El derecho a leer es un relato distópico que va camino de dejar de serlo, para convertirse en realidad. Fue escrito hace diez años (febrero de 1997) y no faltó quien se lo tomó a coña, a paranoias de un viejo demasiado loco.

Richard Stallman es odiado y amado a partes iguales, pero hay que reconocer que hay asuntos para los que tiene una visión premonitoria. Entendió hace ya más de 20 años que el futuro del software caminaba por el software libre; muchos no lo han entendido. Y entendió hace ya 10 años que la venta de libros digitales acabará con el tradicional y saludable acto de compartir libros.

Es algo que en «el anarquista en la biblioteca» queda bastante claro: la tecnología avanza a un ritmo que las leyes no están siguiendo. Si las leyes no se reforman y afianzan para fortalecer la democracia, la tecnología inundará todos esos nuevos espacios creando limitaciones que terminarán por transformar nuestro mundo.

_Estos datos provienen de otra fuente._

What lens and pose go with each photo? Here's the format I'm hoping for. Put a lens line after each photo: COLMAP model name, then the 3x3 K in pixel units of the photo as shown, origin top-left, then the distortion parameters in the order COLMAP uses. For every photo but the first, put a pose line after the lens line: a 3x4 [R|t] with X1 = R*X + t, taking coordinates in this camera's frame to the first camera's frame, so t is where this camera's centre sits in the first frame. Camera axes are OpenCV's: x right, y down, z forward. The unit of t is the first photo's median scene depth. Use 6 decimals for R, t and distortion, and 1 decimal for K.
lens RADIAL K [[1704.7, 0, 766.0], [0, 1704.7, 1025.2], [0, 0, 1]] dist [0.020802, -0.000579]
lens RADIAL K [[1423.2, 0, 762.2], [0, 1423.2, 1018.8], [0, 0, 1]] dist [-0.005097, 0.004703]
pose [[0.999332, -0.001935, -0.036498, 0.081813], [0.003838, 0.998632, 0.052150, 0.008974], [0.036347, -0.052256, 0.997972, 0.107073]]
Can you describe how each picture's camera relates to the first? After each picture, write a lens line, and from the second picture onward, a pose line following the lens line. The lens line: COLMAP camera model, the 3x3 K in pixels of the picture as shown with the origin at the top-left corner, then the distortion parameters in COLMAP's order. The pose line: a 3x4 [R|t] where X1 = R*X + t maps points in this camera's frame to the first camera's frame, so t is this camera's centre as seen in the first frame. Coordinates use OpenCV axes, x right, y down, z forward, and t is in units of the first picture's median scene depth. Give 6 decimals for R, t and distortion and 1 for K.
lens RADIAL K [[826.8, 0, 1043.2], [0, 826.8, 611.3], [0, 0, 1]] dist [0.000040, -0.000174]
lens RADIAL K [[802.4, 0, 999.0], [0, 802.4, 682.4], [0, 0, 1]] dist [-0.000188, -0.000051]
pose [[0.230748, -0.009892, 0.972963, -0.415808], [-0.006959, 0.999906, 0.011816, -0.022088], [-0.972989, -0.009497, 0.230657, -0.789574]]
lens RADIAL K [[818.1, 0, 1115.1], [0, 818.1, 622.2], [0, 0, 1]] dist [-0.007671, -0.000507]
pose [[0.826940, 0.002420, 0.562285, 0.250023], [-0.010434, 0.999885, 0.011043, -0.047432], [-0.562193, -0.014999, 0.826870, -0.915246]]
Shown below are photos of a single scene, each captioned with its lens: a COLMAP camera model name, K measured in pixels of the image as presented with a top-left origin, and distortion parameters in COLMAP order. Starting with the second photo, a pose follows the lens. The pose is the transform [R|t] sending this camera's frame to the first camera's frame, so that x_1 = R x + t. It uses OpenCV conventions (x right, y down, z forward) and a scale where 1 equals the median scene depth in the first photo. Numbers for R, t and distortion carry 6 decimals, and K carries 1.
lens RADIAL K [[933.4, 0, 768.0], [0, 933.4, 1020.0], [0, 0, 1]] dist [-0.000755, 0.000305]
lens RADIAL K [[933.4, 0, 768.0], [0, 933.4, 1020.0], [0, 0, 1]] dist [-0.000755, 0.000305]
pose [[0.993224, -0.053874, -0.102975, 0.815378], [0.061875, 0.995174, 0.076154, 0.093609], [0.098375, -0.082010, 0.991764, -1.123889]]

Por eso me llama la atención que haya quien se lance a aplaudir el nuevo juguete de Amazon. Un lector de libros electrónicos con el que más que comprar libros, los licencias. Y las licencias ya sabemos los problemas que han traído en el entorno del software. ¿Queremos repetir la historia?

Por suerte opino, como Carlos, que los libros son muy superiores a cualquier lector de libros digital que se haya inventado hasta ahora. Pero la sola posibilidad de que ese modelo proteccionista y privativo se imponga debería ponernos a todos sobre aviso. Pero nada, todos a disfrutar nuestra tecnosexualidad con el dichoso juguete.

Conmigo que no cuenten, a mi me gusta cambiar libros con mis amigos. Y compro más de los que puedo leer, pero al menos puedo hacer con ellos lo que quiero, no lo que Amazon no me prohíba hacer. Amazon prohíbe revender, prestar, compartir, … los libros que le alquilas (los libros incluyen Gestión de Restricciones digitales).

Doctor en Química laser especializado en desarrollo de hardware para análisis. Consultor y Project Manager. Autor de los libros publicados La sociedad de control y La neutralidad de la Red.

3 Comments

  1. ¡¡¡Y 400 dólares!!! Para dejártelo olvidado un día en el metro.

    Esto no va a ninguna parte. Para bajarte libros tienes que tener cuenta con Sprint. Nada de utilizar WiFi – a tarifar por minuto o por giga descargado. Solo te puedes bajar (pagando, claro) libros de Amazon. Que además vienen con un formato incompatible con todo lo demás.

    Espero que cuando se siga por este camino tan cerrado, tan obtuso, tan mercantilista, tan contra natura en una cosa como un libro, se fracase estrepitosamente.

    “Concern about freedom from tyranny is a trademark of democracy”
    http://lavigilanta.blogspot.com

  2. Además, lo que se lleva ahora es la integración, maldita sea! Un dispositivo para leer, escuchar música o hacer lo que queramos. A ver si se enteran de que haremos lo que nosotros queramos, no lo que ellos digan.

  3. Cuando leí sobre kindle me sorprendió bastante, parece un cacharro del siglo pasado! Pero no era 28 de diciembre.

    No creo que tenga el más mínimo éxito, cada día somos más exigentes con este tipo de cosas y está claro que dispositivos de este tipo tan cerrados y con DRM no van a triunfar. Ni siquiera el iPod, a pesar de lo bien diseñado que está (no me refiero a estética) es tan cerrado a priori.